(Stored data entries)
┌──
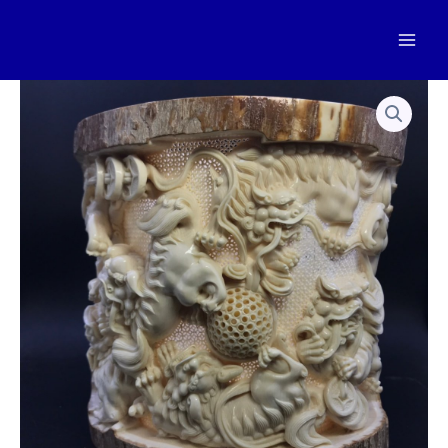
跳
至
Mai
内
容
Men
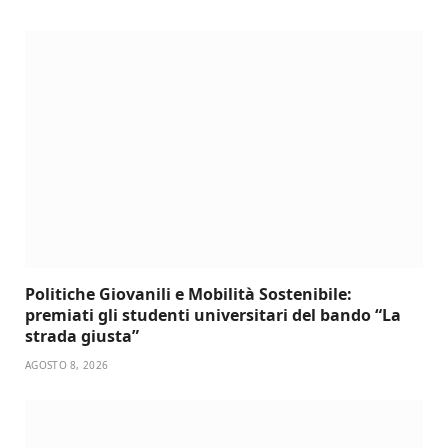
Politiche Giovanili e Mobilità Sostenibile:
premiati gli studenti universitari del bando “La
strada giusta”
AGOSTO 8, 2026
└──
EXERCISE DESCRIPTION:
Leave the pictures out and output the rest of the data word for word.

SOLUTION TO THIS TASK:
跳
至
Mai
内
容
Men
Politiche Giovanili e Mobilità Sostenibile:
premiati gli studenti universitari del bando “La
strada giusta”
AGOSTO 8, 2026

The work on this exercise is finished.